Kelley Weiss/Capital Public Radio News
There are more homeless teens in Sacramento and many are having trouble getting to a doctor. If they do, often they don’t have essential medical records. But a new program is using the Internet to help these kids keep everything in one place.
15-year-old Kevin Johnson’s talking to his friends at a Sacramento area homeless shelter for teenagers, the WIND Youth Center. He has the kind of face you want to pinch -- soft eyes and he’s quick to smile. But he also has those teenager qualities…like not really paying attention to what makes him sick. Here’s Johnson trying to explain his health condition to me:
Johnson: “I’m very allergic to carbohydrates, just any food mostly, I get sick very easily."
Weiss: "Do you have celiac disease?"
Johnson: "I do not know, I just know it’s on my card."
Weiss: "Are you allergic to gluten?"
Johnson: "I don’t know what gluten is.”
Now imagine that happening in an emergency situation at a hospital like Johnson experienced when he was recently homeless for three years. Johnson, his mom and brother couldn’t keep track of all of their papers. That included immunization and school records and other important documents. Several times he says he had bad reactions to medicine because the doctors didn’t know what he was allergic to.
“My mom got in a few altercations with the doctors, cause they didn’t, they was like injecting me with stuff that made me sick, I think I got a shot that made my arm swell up, cause I didn’t have my records, didn’t have no kind of information because we lost it all.”
But now Johnson and other teens at WIND are trying to fix this problem. With help, they’ve developed a grant-funded Web site called Health Shack. It went live just last month. Health Shack stores records on the web that can be hard to keep track of when you’re homeless.
A volunteer public health nurse at the center, Kim Whitney, says that’s the key. She says these kids face a slew of issues – for example they’re at much higher risk for psychiatric and sexual health complications.
“Either running out of medication, or lack of medication. A high number of sexually active teens that have many misconceptions and misunderstanding of how you get pregnant. So a lot of it is referrals for pregnancy testing and to get them on some kind of protection”
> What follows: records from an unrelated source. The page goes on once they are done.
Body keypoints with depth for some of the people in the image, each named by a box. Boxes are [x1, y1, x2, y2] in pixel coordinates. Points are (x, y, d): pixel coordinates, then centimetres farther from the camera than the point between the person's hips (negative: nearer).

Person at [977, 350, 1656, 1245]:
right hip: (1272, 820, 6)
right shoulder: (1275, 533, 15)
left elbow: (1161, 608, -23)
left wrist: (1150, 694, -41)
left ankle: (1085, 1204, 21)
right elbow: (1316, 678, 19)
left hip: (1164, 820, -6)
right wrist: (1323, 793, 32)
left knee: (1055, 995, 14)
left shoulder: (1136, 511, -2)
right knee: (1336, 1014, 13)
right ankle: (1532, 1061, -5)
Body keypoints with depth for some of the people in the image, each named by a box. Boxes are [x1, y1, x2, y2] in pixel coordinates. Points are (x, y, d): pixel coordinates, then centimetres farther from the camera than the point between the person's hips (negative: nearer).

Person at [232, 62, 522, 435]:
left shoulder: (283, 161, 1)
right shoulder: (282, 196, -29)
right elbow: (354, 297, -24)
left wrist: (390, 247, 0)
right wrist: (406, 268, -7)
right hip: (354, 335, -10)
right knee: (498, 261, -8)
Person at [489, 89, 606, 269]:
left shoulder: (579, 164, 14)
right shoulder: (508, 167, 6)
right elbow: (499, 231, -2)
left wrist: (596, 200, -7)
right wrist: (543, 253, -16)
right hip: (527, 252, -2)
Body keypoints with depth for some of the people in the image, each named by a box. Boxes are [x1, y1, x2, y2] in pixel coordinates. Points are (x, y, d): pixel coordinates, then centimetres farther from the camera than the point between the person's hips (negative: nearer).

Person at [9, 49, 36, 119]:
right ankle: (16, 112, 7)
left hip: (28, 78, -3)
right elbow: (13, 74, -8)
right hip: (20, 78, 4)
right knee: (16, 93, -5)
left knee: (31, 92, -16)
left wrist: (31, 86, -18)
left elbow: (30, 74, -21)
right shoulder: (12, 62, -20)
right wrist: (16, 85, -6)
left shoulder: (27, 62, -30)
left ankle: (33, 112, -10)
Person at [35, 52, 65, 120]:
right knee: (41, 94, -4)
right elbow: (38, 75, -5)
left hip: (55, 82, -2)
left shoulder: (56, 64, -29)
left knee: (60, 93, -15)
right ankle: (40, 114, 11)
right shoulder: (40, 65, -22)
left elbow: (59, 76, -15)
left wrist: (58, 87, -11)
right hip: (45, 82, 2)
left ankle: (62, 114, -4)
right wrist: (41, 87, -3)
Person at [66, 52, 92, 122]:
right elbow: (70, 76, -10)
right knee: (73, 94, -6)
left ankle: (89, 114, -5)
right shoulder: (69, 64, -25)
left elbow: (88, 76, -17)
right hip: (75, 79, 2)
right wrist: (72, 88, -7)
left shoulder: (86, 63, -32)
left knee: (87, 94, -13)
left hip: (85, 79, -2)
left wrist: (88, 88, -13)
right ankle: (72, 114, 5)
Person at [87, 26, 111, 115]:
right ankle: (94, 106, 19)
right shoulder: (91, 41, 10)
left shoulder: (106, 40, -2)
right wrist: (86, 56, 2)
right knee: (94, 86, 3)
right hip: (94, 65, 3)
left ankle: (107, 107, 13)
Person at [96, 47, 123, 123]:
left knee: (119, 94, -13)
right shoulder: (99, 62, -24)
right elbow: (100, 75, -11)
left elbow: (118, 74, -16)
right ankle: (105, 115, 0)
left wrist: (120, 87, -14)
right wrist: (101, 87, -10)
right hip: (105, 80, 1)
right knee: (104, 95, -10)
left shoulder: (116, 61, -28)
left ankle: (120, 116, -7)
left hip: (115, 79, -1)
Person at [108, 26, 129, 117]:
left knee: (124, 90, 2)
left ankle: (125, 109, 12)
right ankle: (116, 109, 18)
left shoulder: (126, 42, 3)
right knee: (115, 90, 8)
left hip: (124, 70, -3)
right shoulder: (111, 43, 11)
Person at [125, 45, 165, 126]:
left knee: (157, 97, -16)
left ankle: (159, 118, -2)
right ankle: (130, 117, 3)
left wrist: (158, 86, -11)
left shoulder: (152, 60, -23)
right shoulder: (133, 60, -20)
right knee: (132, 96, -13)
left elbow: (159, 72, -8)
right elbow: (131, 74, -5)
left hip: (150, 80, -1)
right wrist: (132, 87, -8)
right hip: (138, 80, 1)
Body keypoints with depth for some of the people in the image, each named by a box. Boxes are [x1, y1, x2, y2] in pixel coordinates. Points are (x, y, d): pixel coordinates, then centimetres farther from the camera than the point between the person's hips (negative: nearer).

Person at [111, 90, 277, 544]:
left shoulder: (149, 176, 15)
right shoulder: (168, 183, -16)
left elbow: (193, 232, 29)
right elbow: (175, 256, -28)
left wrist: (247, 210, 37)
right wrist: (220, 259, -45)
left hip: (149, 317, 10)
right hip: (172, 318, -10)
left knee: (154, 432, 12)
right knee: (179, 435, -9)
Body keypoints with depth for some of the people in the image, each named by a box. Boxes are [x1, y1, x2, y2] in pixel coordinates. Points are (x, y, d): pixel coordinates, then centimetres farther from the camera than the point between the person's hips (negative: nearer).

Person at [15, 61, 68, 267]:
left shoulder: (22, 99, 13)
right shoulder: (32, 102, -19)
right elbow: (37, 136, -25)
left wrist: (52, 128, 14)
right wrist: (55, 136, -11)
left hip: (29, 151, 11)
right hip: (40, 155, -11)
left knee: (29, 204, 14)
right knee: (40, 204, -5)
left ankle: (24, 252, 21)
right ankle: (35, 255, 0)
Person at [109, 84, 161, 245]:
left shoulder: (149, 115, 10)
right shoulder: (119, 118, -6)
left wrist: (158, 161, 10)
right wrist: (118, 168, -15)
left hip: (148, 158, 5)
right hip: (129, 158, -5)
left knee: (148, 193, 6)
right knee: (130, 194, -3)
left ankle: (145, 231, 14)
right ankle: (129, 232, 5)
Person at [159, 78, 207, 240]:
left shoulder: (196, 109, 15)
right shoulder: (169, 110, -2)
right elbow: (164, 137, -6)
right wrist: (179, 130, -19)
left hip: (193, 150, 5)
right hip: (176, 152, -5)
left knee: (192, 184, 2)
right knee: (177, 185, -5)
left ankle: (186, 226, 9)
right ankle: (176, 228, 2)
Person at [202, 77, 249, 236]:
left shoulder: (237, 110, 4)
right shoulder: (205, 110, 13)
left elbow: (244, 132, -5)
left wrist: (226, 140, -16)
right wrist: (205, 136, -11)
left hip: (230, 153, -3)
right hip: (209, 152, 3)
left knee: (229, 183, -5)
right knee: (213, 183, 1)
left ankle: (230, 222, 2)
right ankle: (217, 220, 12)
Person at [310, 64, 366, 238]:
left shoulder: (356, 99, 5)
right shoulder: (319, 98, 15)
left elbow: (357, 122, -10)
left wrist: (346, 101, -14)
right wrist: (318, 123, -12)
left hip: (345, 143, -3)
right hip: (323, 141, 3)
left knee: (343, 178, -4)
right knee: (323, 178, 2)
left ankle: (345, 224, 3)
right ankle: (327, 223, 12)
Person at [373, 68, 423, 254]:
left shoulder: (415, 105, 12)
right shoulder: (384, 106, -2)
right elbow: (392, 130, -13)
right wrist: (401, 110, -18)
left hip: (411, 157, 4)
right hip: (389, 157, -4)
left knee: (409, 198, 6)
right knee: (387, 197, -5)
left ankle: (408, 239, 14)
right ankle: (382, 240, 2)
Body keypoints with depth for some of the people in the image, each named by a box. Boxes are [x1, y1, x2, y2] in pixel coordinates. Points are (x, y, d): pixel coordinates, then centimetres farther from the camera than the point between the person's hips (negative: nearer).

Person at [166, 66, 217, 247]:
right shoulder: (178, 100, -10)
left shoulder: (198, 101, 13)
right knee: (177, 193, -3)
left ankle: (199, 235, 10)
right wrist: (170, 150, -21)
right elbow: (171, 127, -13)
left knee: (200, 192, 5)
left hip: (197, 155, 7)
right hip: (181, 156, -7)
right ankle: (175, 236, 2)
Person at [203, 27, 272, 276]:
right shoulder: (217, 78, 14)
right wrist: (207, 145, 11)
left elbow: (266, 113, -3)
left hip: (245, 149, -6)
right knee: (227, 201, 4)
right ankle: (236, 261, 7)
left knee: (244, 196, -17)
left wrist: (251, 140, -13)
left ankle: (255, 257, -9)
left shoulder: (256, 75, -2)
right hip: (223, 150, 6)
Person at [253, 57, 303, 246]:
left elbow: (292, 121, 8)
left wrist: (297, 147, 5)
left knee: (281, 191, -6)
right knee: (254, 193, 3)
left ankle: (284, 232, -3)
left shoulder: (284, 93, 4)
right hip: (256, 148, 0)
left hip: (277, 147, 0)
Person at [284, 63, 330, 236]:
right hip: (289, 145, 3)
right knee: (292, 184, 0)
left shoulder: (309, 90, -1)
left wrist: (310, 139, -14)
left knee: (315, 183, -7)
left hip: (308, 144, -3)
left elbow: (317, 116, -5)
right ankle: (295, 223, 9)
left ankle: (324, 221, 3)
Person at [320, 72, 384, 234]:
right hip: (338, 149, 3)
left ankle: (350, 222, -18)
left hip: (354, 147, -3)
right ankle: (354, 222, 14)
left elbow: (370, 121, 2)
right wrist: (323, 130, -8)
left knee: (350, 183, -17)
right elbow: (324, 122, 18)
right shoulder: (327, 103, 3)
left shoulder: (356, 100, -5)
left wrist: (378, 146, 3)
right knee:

Whitney says she’s enrolled more than 70 people in the free program. Here’s how it works. Whitney takes their medical history and enters it in the online database. The teens then get an ID card to access that information on the Internet, from anywhere. And they can give doctors or health care providers permission to look at and add to the file. These are called Personal Health Records or e-records. Whitney says for a homeless kid in constant chaos it can be more than just a record.
“So once they sit down and we start talking they get kind of intrigued and energized about having their life in a safe place.”
One person interested in the concept is Dr. Chris Longhurst. He oversees the electronic medical record effort at the Lucile Packard Children’s Hospital at Stanford. He says there are some challenges associated with Health Shack, such as privacy protection and maintaining funding. But he says the broad scope of the project is impressive.
“It’s more than just medical information for example, it’s a place to store emergency contact information, birth certificates, school records, immunization history, etc, and these are the things that are really tough to access particularly for homeless youth.”
Back at WIND…Kevin Johnson says this program will make his life easier. He’s happy that if he eats something he’s not supposed to, and ends up at the doctor again, he’ll actually have a medical record.
“Health Shack has helped me to like put my information on a card just in case it happens, like I ate like a whole bunch of French fries, I would pass out or something, I get sick, they can help me.”
Health Shack’s $125,000 Sierra Health Foundation grant runs out in January. Supporters are hoping success in its first year will help them secure additional funding.